E adesso il gioco si fa ancora più duro. Perché mancano sessanta giorni alla fine della stagione e perché nelle prossime tre settimane tanto di deciderà del futuro della Roma tra campionato e coppa. E, di conseguenza, anche del futuro di Daniele De Rossi. Lecce, Lazio, Udinese e Bologna in Serie A, la doppia sfida col Milan invece in Europa League.
In venti giorni la squadra dovrà riuscire a tenere il passo delle altre pretendenti al quarto posto per poi giocarsi il tutto per tutto nelle ultime cinque partite di campionato.
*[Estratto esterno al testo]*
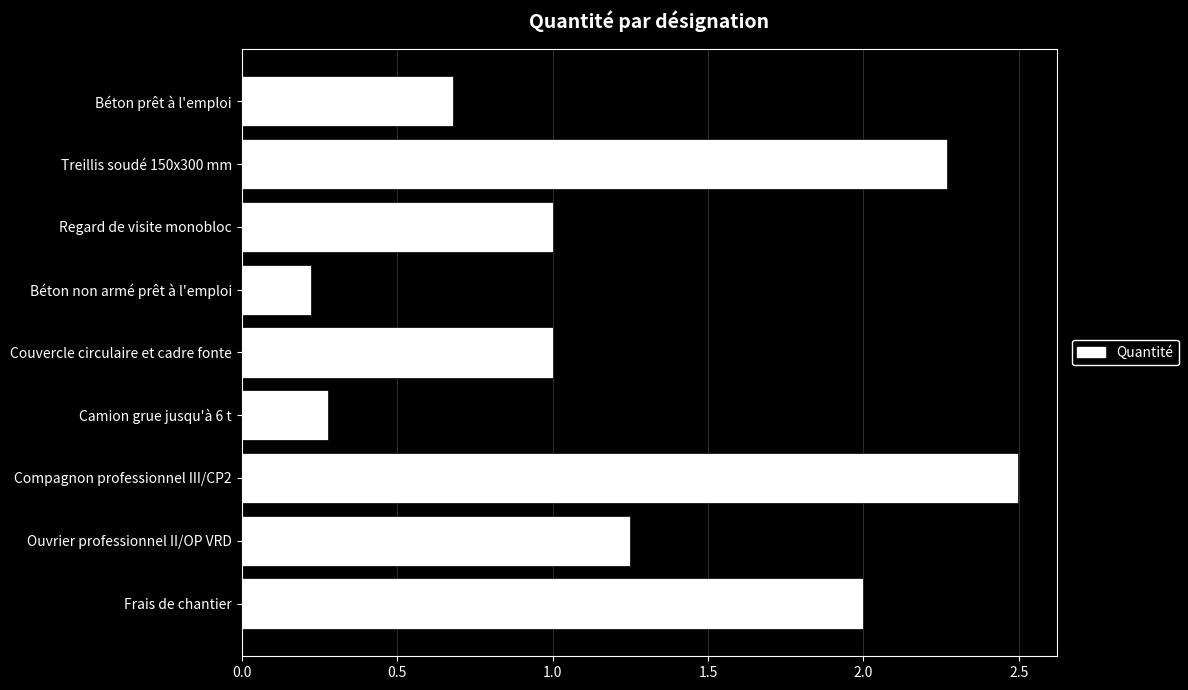

What is the difference between the second highest and second lowest values?

2.0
Non proprio semplici visto che dopo il Bologna la Roma dovrà affrontare Napoli, Juventus e Atalanta una dietro l’altra.
I due mesi della verità, anche per De Rossi costretto al tour de force, alla gestione dei giocatori e impegni decisamente importanti con sette big match in undici partite.
Il tecnico non vuole certo farsi trovare impreparato e salvo quei due giorni trascorsi a Madrid per festeggiare il compleanno della moglie Sara, ha trascorso gran parte del tempo di questa sosta al Fulvio Bernardini. Anzi, praticamente giorno e notte.
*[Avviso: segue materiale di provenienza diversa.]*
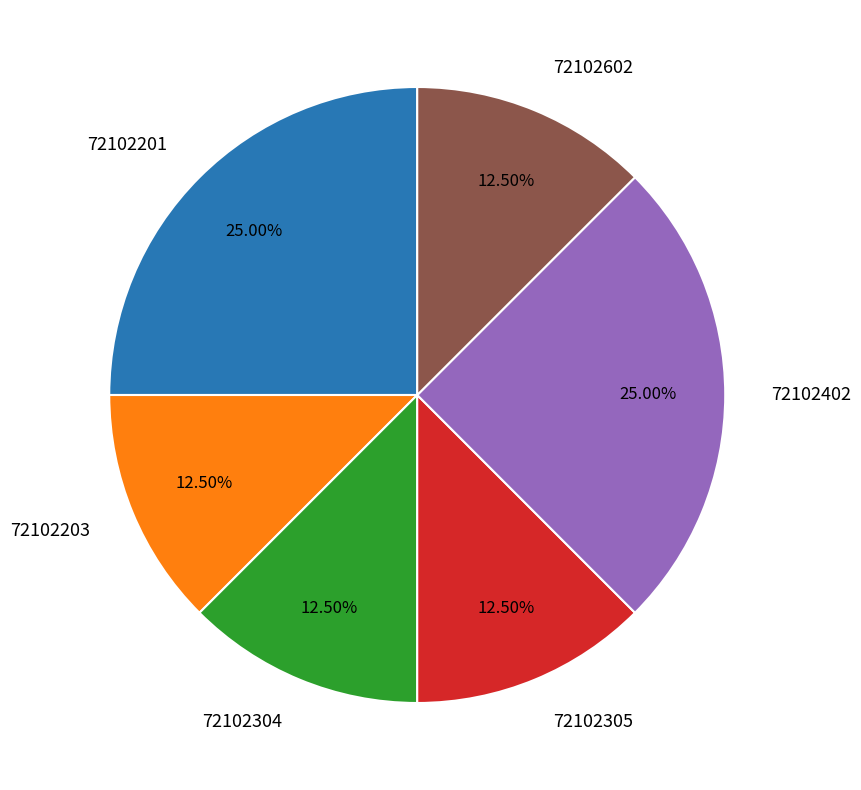

How many slices are in this pie chart?

6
Dalla mattina fino a tarda serata, anche quando la squadra aveva i giorni di riposo, lui e il suo staff hanno studiato, lavorato, preparato i prossimi impegni. Un lavoro ossessivo, senza sosta per non lasciare nulla al caso né delle strategie delle gare, né del proprio destino.
Chi gli gravita attorno lo supporta in ogni sua richiesta, la cura al dettaglio è una massima della sua preparazione alla partita. Del resto lo ha detto anche lui mercoledì durante il Business Club andato in scena a Trigoria: “Un allenatore lavora tante ore al giorno e deve essere ossessionato dalla perfezione. L’allenatore deve essere maniacale. Ho sempre saputo di fare questo mestiere, ma ho cominciato a dirlo alle persone a me vicine negli ultimi 5-6 anni della mia carriera. E poi non è semplice fare l’allenatore: un conto è essere un giocatore intelligente tatticamente, come lo ero io, un conto è trasferire quei concetti da allenatore ad altri calciatori, cercando di coinvolgerli”.